There are various LFU caching solutions. This solution is to keep cache operations optimized and bring in LFU algorithm (discussed here) only when cache size reaches to its threshold.
What is this solution about?
1. Cache add and read operations in O(1).
2. If cache size reaches to its threshold, LFU (Least Frequently Used) elements from cache are removed.
3. To find LFU elements, frequencies of read operations from cache are determined.
4. Frequencies of read operations are maintained in different data structure.
5. To determine LFU elements, frequencies are sorted using temporary data structure like red-black tree for sorting.
6. Temporary data structure for sorting and LFU determination are used only when cache size reaches to its threshold limit. This ensures O(1) add/read operations to/from cache, till size of cache is below threshold.
1. We will start with two data structures (can be HashMap, for O(1) solution)

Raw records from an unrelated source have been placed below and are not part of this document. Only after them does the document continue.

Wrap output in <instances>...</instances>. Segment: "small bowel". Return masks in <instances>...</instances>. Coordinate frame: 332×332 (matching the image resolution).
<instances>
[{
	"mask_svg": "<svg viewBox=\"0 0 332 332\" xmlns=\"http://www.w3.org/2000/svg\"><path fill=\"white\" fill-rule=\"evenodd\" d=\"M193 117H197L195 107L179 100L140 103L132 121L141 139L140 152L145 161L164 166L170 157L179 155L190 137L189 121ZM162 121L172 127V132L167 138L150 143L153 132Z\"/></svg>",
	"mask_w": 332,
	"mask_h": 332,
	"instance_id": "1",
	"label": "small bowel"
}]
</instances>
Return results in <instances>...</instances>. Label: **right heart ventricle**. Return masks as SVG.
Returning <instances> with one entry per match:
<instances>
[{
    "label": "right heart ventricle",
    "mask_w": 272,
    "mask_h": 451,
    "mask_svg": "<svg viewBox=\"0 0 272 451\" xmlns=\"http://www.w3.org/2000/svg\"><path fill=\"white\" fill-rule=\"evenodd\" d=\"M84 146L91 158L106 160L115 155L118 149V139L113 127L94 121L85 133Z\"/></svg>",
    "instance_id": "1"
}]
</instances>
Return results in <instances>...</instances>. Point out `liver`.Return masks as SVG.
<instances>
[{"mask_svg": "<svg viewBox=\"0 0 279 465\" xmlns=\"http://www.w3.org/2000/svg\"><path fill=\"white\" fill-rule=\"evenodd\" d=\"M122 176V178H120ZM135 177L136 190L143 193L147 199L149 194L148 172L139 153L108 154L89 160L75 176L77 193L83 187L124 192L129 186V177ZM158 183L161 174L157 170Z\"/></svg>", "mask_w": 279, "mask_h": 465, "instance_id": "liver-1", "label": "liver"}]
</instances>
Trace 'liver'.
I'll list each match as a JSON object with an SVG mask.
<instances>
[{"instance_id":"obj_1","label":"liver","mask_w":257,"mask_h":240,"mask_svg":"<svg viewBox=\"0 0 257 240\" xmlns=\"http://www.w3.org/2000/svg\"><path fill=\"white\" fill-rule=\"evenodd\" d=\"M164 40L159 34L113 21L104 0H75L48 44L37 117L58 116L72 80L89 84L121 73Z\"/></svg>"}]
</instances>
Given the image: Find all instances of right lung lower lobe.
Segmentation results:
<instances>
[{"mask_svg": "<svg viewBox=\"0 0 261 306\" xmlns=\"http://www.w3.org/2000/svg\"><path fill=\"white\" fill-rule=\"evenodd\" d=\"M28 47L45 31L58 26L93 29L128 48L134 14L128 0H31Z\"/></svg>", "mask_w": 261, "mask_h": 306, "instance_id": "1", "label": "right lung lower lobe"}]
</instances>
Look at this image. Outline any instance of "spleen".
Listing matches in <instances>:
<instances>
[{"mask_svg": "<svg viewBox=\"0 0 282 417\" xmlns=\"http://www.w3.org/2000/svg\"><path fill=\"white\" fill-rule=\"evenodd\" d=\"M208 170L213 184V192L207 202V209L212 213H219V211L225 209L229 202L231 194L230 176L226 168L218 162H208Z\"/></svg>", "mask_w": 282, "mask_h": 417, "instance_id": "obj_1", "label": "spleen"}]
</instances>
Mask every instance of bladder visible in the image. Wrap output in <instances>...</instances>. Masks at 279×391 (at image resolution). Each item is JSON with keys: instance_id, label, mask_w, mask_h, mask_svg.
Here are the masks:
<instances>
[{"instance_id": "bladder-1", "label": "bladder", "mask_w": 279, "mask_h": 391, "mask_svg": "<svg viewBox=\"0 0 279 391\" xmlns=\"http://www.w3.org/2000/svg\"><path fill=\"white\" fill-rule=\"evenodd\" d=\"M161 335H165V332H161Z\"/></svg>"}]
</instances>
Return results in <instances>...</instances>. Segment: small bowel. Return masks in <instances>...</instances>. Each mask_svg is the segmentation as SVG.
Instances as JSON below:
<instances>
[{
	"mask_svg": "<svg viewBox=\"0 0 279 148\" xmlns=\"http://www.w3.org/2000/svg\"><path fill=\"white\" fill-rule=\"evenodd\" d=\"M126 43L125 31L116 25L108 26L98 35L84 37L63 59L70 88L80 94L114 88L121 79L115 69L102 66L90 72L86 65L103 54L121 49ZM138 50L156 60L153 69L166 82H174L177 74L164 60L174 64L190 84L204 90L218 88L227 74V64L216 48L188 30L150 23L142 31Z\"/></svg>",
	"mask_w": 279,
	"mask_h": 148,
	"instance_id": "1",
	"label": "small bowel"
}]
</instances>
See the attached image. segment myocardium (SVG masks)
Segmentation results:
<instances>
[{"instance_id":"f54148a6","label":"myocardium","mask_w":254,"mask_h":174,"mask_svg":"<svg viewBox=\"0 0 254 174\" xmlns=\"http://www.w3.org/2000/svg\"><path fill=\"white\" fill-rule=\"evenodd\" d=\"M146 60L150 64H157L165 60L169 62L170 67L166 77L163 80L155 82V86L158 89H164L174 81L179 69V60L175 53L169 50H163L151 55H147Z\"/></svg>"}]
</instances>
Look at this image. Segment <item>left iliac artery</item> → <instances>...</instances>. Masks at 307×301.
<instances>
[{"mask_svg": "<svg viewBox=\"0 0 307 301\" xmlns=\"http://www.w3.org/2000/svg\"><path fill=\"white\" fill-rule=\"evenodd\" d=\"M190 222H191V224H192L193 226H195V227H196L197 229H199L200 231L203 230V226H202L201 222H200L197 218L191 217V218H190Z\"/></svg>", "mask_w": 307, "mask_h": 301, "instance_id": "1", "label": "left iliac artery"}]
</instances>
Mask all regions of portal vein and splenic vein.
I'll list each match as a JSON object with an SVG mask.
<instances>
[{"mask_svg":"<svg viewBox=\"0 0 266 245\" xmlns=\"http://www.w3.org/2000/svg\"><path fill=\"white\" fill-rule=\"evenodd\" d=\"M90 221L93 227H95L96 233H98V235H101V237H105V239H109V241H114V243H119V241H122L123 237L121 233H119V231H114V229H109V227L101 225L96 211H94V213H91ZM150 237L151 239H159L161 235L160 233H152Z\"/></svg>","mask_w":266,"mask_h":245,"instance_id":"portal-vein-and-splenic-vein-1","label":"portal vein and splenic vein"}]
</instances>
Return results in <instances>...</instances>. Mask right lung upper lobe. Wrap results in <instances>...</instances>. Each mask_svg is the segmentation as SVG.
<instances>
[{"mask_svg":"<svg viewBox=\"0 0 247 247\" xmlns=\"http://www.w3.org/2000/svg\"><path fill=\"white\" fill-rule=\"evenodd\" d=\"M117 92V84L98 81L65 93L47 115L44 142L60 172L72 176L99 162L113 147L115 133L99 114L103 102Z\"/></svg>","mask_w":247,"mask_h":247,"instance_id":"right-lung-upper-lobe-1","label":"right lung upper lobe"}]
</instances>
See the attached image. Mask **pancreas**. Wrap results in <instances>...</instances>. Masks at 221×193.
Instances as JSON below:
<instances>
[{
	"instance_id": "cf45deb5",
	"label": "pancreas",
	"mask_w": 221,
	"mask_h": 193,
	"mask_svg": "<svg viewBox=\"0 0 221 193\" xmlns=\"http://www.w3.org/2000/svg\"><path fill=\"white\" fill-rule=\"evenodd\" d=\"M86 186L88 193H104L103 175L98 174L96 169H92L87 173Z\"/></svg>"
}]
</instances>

First data structure is CACHE to hold key value pairs and other is to hold frequencies of read operations from cache.
2. Put or Add Operation -
If not already present in cache,
If not already present in frequency map,
3. Read Operation -
If required key (data) is present in cache, read and return value, in O(1).
If required key (data) is present in frequency map, read [key, value] pair, increment frequency number (to record, read once more), in O(1).
If required key (data) is not present in cache, read data from backend/DB (actual source of your data), add this data to cache and return this data. Also, add this data to frequency map with value 1 (read once).
4. Cache size reached to its threshold -
Here we will use temporary data structure like TreeSet (in java).
We need to add [key, value] pairs from frequency map to this TreeSet.
Note: TreeSet should sort values based on [value i.e. frequencies]. This sorted keys (sorted on frequencies) would allow us to iterate, read keys in sequence and remove these keys from cache and frequency map.
Trick here is to keep duplicate values (frequencies), as we are thinking of tree[SET].
When TreeSet is ready with sorted frequencies, read keys one by one in sequence and remove these keys from cache and frequency map.
Number of keys to be removed from cached can be pre-configured.
Now when our cache has some space, we are ready to go back to normal operation.
We can remove/delete temporary data structure, TreeSet (as garbage collected in java).